Maka; sudah waktunya umat Islam melihat ibadah ini dengan dua mata: satu untuk langit, satu untuk bumi. Di langit ada nilai keikhlasan, di bumi ada logika anggaran dan kekuasaan.
DI BALIK kemuliaan spiritualnya, haji adalah urusan dunia yang sangat serius. Ia melibatkan jutaan orang, ratusan triliun rupiah, dan jaringan diplomasi internasional yang rumit. Maka tak heran, haji tidak pernah betul-betul netral dari kekuasaan.
Di sinilah dua konsep penting bertemu: ekonomi politik haji dan politik ekonomi haji.
Keduanya menjelaskan bagaimana ibadah suci ini dikelilingi oleh kepentingan yang jauh lebih duniawi daripada yang tampak di permukaan.

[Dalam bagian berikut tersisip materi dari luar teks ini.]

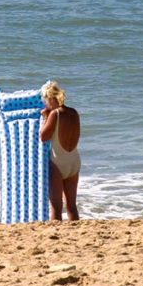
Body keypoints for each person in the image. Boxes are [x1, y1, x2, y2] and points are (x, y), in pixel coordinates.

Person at [39, 81, 81, 221]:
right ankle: (76, 233)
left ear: (50, 98)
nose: (45, 104)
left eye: (45, 100)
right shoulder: (74, 112)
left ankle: (57, 238)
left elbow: (43, 137)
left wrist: (45, 117)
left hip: (58, 163)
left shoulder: (55, 114)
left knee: (56, 206)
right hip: (74, 161)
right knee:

Ekonomi politik haji menyoroti relasi kekuasaan yang melingkupi penyelenggaraan ibadah ini. Siapa yang memegang kendali atas kuota, visa, akomodasi, hingga pengelolaan dana jamaah?

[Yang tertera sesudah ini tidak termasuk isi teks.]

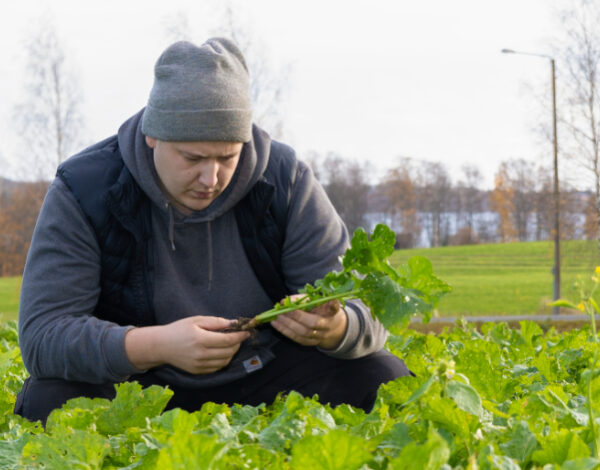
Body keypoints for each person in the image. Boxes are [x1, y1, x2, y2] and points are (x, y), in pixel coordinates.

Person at [14, 38, 411, 424]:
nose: (211, 178)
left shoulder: (286, 179)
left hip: (266, 375)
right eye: (193, 158)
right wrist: (156, 345)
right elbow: (43, 335)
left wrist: (334, 327)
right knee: (50, 398)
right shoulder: (85, 189)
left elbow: (367, 307)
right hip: (139, 386)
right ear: (153, 136)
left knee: (382, 377)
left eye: (227, 157)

Jawabannya: negara, oligarki biro haji, dan Arab Saudi sebagai pengendali tunggal situs suci.
Di Indonesia, urusan haji tak ubahnya satu ekosistem birokrasi yang begitu tertutup namun sangat menggiurkan.Dalam struktur ini, jamaah bukan lagi sekadar umat, melainkan komoditas politik dan ekonomi.
Bahkan sejak pendaftaran haji, jamaah sudah menjadi “investor” dalam sistem keuangan negara.
Setoran awal mereka — yang harus menunggu antrean belasan hingga puluhan tahun— dikelola oleh Badan Pengelola Keuangan Haji (BPKH). Nilainya sangat besar: lebih dari Rp160 triliun.